This is a look at some of the places at Qambalin that are worth seeing.
Qambalin is replete with points of attraction that cannot be fully covered here. Please do be sure to visit and pay your respects.
(If you will require a guide while in Qambalin, please contact us in advance. A full-time guide will show you around the temple.)
Our main deity is surrounded by 12 Bodhisattvas.
Voice of Discernment (Ben-on) Bodhisattva: Vocally teaches the principles of Buddhism to sentient beings
Universal Vision (Fugan) Bodhisattva: Avalokiteshvara (Kanzeon) bodhisattva that appears in 33 different embodiments
Most Excellent of Worthies (Kenzenshu) Bodhisattva: Became a great bodhisattva capable of achieving Buddha-hood in one further stage
Purifier of All Karmic Hindrances (Josho Gyosho) Bodhisattva: Dispels sowing and reaping of evil that prevents reaching nirvana
Pure Wisdom (Shojosui) Bodhisattva: Obtained the wisdom of Buddhist teachings through purification of the six roots of perception
Maitreya (Miroku) Bodhisattva: Mahayana bodhisattva, a quintessential bodhisattva for which acts of altruism are considered important
Manjushri (Monjushiri) Bodhisattva: Deity of wisdom given an elevated standing among bodhisattvas
Universal Enlightenment (Fukaku) Bodhisattva: Sees through life and death and joys and sorrows and taught the path of practice by the Buddha
Power and Virtue Unhindered (Itoku Jizai) Bodhisattva: Bodhisattva endowed with great majesty and great mercy
Samantabhadra (Fuken) Bodhisattva: Made responsible for spreading goodness and virtue in the material world
Perfect Enlightenment (Enkaku) Bodhisattva: Escaped from spiritual darkness so that his own enlightenment would proceed smoothly
Vajragarbha (Kongozo) Bodhisattva: Appears with an angry visage so as to make demons submit
In the giant prayer wheel at Qambalin's main gate is a Tibetan sutra.
A full clockwise turn of the prayer wheel bring about the same meritorious effect as chanting the sutra once.
In Tibet, persons worshipping by turning small prayer wheels while chanting can be seen everywhere.
To Our Visitors
Without touching the prayer wheel directly, please use the handle at the bottom of the wheel
to turn it while chanting the mantra "om mani padme hum."
The prayer wheel is an article of worship.
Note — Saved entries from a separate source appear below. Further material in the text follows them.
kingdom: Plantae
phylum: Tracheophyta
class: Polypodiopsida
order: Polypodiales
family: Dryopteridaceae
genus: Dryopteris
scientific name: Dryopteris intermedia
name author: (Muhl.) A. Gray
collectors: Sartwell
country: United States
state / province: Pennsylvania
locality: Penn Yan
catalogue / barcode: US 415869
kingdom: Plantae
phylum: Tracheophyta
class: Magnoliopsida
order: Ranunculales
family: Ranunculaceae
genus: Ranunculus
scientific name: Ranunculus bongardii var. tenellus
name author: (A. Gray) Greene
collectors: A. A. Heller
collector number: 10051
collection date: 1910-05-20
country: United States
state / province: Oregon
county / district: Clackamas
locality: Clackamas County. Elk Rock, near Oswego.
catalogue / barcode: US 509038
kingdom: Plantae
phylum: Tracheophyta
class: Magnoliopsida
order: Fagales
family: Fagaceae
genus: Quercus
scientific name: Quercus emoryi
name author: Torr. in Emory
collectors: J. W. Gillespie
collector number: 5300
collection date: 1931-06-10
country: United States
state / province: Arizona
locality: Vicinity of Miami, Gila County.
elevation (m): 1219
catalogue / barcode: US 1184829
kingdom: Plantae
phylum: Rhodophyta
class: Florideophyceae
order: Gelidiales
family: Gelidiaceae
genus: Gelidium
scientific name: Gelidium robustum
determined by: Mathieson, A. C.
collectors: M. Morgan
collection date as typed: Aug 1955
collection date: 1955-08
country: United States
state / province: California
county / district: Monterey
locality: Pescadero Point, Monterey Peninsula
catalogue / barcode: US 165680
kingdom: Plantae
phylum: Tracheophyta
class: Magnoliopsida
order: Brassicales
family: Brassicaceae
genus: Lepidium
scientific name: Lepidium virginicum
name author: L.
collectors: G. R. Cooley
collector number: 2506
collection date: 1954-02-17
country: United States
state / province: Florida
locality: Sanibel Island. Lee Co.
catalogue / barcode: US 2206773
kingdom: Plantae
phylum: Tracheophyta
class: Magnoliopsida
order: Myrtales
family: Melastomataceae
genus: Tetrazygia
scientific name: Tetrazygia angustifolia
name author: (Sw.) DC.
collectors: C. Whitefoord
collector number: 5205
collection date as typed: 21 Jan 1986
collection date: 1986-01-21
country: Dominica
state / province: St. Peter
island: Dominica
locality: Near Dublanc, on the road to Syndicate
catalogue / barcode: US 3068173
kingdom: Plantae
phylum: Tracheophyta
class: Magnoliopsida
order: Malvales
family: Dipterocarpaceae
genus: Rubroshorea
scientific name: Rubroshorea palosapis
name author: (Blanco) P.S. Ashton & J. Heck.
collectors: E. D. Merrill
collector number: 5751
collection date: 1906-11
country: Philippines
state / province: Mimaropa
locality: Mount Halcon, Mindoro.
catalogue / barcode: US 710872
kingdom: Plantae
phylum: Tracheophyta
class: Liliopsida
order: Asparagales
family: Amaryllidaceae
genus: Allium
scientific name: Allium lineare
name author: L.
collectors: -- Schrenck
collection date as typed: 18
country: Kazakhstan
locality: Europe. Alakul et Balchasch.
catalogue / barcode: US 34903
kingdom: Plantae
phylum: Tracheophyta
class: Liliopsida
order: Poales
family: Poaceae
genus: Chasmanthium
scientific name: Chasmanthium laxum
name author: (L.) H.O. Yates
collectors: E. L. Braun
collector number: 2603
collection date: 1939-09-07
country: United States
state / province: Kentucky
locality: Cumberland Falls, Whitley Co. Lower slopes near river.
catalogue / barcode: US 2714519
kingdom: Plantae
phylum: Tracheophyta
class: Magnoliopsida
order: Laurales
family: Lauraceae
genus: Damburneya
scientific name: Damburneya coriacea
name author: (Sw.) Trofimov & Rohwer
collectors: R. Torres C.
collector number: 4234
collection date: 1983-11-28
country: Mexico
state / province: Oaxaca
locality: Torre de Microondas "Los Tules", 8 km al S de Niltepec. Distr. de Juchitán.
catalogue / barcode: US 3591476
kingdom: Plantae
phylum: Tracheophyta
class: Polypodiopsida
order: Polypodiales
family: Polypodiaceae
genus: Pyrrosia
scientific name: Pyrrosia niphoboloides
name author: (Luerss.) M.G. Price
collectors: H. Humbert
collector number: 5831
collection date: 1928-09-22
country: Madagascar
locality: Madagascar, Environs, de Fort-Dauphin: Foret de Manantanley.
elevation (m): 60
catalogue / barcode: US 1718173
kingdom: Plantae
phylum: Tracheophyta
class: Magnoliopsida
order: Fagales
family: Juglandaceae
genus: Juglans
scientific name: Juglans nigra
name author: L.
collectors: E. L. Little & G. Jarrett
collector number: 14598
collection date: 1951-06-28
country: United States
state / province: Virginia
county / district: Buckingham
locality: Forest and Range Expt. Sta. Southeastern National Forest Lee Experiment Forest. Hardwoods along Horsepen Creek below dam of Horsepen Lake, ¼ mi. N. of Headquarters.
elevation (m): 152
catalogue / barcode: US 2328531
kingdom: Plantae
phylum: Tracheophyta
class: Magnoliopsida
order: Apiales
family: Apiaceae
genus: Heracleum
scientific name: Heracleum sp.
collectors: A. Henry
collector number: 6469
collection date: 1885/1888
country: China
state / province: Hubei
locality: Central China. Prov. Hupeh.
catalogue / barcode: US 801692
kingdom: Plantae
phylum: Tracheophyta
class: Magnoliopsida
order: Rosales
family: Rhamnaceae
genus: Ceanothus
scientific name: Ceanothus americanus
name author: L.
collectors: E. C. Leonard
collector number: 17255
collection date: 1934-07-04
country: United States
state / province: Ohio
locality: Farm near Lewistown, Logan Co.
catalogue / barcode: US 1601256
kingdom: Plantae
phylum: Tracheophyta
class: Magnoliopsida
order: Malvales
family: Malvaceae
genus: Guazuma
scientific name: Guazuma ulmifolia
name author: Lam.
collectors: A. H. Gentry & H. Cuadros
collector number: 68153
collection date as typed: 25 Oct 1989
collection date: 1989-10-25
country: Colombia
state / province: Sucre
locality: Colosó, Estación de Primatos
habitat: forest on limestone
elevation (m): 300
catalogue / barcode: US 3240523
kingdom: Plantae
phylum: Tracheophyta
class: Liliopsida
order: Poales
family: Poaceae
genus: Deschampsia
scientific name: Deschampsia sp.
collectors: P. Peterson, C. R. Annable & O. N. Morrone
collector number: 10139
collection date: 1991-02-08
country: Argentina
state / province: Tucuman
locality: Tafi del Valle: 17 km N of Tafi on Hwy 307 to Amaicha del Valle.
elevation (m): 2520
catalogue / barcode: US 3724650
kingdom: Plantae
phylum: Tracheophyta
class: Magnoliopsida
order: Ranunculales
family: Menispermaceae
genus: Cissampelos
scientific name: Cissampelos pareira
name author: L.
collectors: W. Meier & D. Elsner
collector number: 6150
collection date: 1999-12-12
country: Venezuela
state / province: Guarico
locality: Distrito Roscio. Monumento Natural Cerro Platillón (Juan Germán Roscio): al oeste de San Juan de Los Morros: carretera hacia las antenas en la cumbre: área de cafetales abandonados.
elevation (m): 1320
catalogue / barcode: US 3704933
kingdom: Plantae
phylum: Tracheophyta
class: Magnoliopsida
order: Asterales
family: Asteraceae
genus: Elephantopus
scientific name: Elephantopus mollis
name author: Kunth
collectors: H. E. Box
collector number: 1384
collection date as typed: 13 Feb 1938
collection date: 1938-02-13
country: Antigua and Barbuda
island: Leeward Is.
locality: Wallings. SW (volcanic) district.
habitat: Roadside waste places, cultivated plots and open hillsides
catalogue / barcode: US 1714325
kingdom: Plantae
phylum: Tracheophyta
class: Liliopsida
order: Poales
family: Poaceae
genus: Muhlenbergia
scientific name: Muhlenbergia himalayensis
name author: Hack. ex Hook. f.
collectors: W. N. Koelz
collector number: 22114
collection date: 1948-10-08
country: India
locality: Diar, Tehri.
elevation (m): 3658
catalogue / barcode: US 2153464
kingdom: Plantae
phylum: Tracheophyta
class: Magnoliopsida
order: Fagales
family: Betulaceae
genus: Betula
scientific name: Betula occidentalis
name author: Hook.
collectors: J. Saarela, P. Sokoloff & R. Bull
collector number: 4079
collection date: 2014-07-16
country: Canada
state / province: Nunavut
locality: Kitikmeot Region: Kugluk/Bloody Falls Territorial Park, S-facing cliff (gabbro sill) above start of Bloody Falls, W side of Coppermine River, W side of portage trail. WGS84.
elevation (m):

Please take care not to turn it with undue roughness or to damage it.
Children who use it must be accompanied by a parent or adult guardian.
Mention of Tibet brings to mind colorful rectangular darchog flags stretching into the sky. Naturally, Qambalin has darchog flags, too.
With each representing a prayer or wish of one's own or another family member, the flags are raised into the sky and flown without being taken down until they eventually become ragged, by which time the wish will be granted, it is held.
Please visit the temple from time to time so that you can realize your own wishes. Although it may seem obvious, the more earnestly one worships, the more what is prayed for is likely to come to pass. Buddhist and deity supplications are by no means difficult, and can be even easier if one regards these objects of prayer as people. However, making requests and then just doing nothing is not the proper way. If the favor you sought comes to pass, please do be sure to pay a visit to express your gratitude.
Darchog prayer flags are 1,000 yen for one and 8,000 yen for a line of 15.
Khata scarves are 1,000 yen each.
Inquiries can be made by telephone or directly at the temple.
- Darchog prayer flags and khata scarves cannot be used by you yourself (such as for interior decoration or the like).
- All darchog prayer flags are to be flown on the Qambalin temple grounds.
- Khata scarves are to be hung at the main deity.
These seven carved-wood figures in the temple are said to be the wise monkey that was the progenitor of Tibet and his six children.
In Tibet the following legend is told regarding the reason why Tibetans are loath to take life, and about barley being the main staple of their diet.
Once upon a time, a wise monkey was undergoing training in the Tibetan highlands. During his training a yaksha (she-devil) appeared.
"Marry me. If you refuse, I will kill and eat every living creature in this world!" she threatened. The distressed monkey sought advice from the bodhisattva Avalokiteshvara (Kannon, the Goddess of Mercy), then replied.
"I will marry you, but in return I want you never to take life again," he made her promise.
The yaksha agreed, and eventually six children were born.
The wise monkey and his six children are held to be the progenitors of Tibet.
The Tibetan people thereafter rapidly grew in number, and because they ate only fruit and nuts, they found themselves short on food.
The troubled monkey again sought the wisdom of Avalokiteshvara, who counseled him to grow barley. Even to this day, that barley is used in the tsampa that is the main staple of monastic meals as well as variety of other dishes, as a sacred food indispensable to the diet of the Tibetan people.